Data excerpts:

+ + + + +

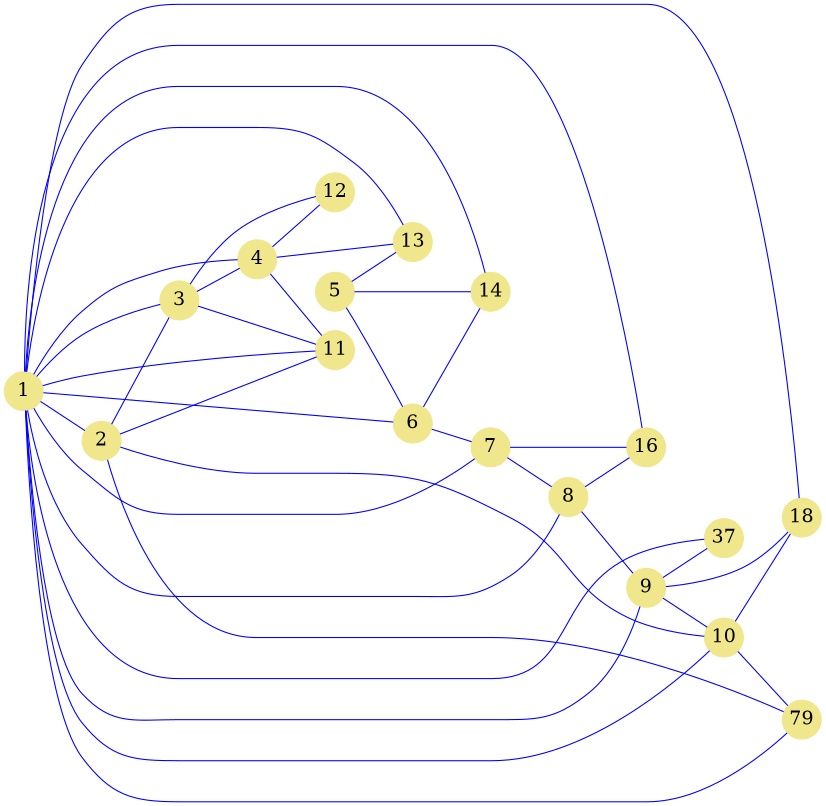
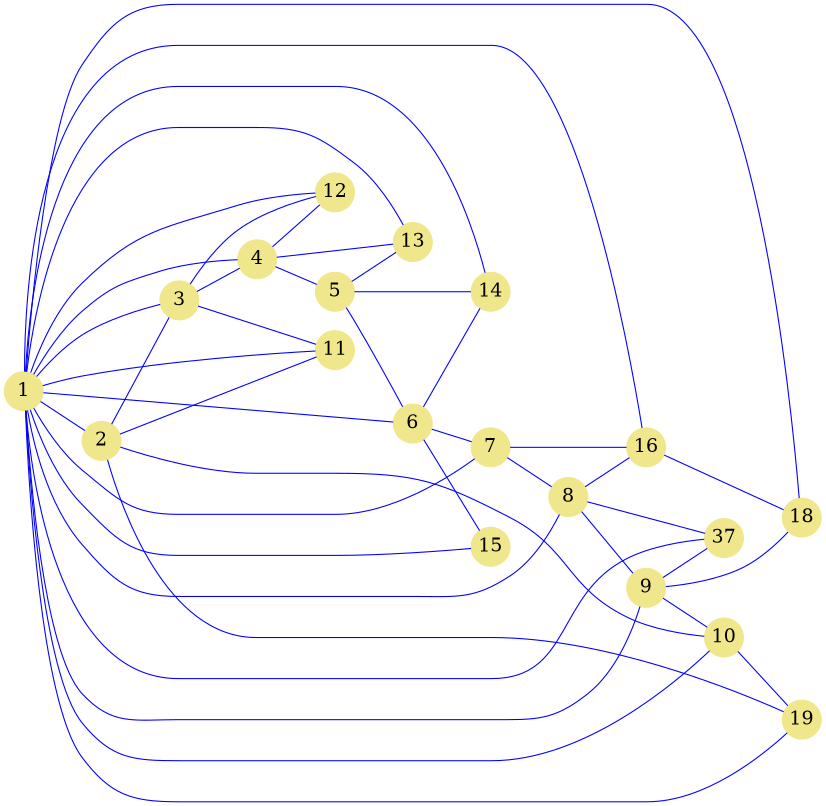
  graph {
    rankdir=LR
    node [color=khaki fixedsize=true fontcolor=black fontsize=18 shape=circle style=filled]
    edge [color=blue]
    n1 [label=1]
    n2 [label=2]
    n3 [label=3]
    n4 [label=4]
    n5 [label=6]
    n6 [label=7]
    n7 [label=8]
    n8 [label=9]
    n9 [label=10]
    n10 [label=11]
    n11 [label=12]
    n12 [label=13]
    n13 [label=14]
+   n14 [label=15]
    n15 [label=16]
    n16 [label=37]
    n17 [label=18]
-   n18 [label=79]
+   n18 [label=19]
    n19 [label=5]
    n1 -- n2
    n1 -- n3
    n1 -- n4
    n1 -- n5
    n1 -- n6
    n1 -- n7
    n1 -- n8
    n1 -- n9
    n1 -- n10
+   n1 -- n11
    n1 -- n12
    n1 -- n13
+   n1 -- n14
    n1 -- n15
    n1 -- n16
    n1 -- n17
    n1 -- n18
    n2 -- n3
    n2 -- n9
    n2 -- n10
    n2 -- n18
    n3 -- n4
    n3 -- n10
    n3 -- n11
    n4 -- n11
    n4 -- n12
-   n4 -- n10
+   n4 -- n19
    n5 -- n6
    n5 -- n13
+   n5 -- n14
    n6 -- n7
    n6 -- n15
    n7 -- n8
    n7 -- n15
+   n7 -- n16
    n8 -- n9
    n8 -- n16
    n8 -- n17
-   n9 -- n17
+   n15 -- n17
    n9 -- n18
    n19 -- n5
    n19 -- n12
    n19 -- n13
  }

+ + + + +

Work to do -> Identify every line of the listing above that contains the string "color", and copy each such line. Matching is case-sensitive.

Result of the task ->
    node [color=khaki fixedsize=true fontcolor=black fontsize=18 shape=circle style=filled]
    edge [color=blue]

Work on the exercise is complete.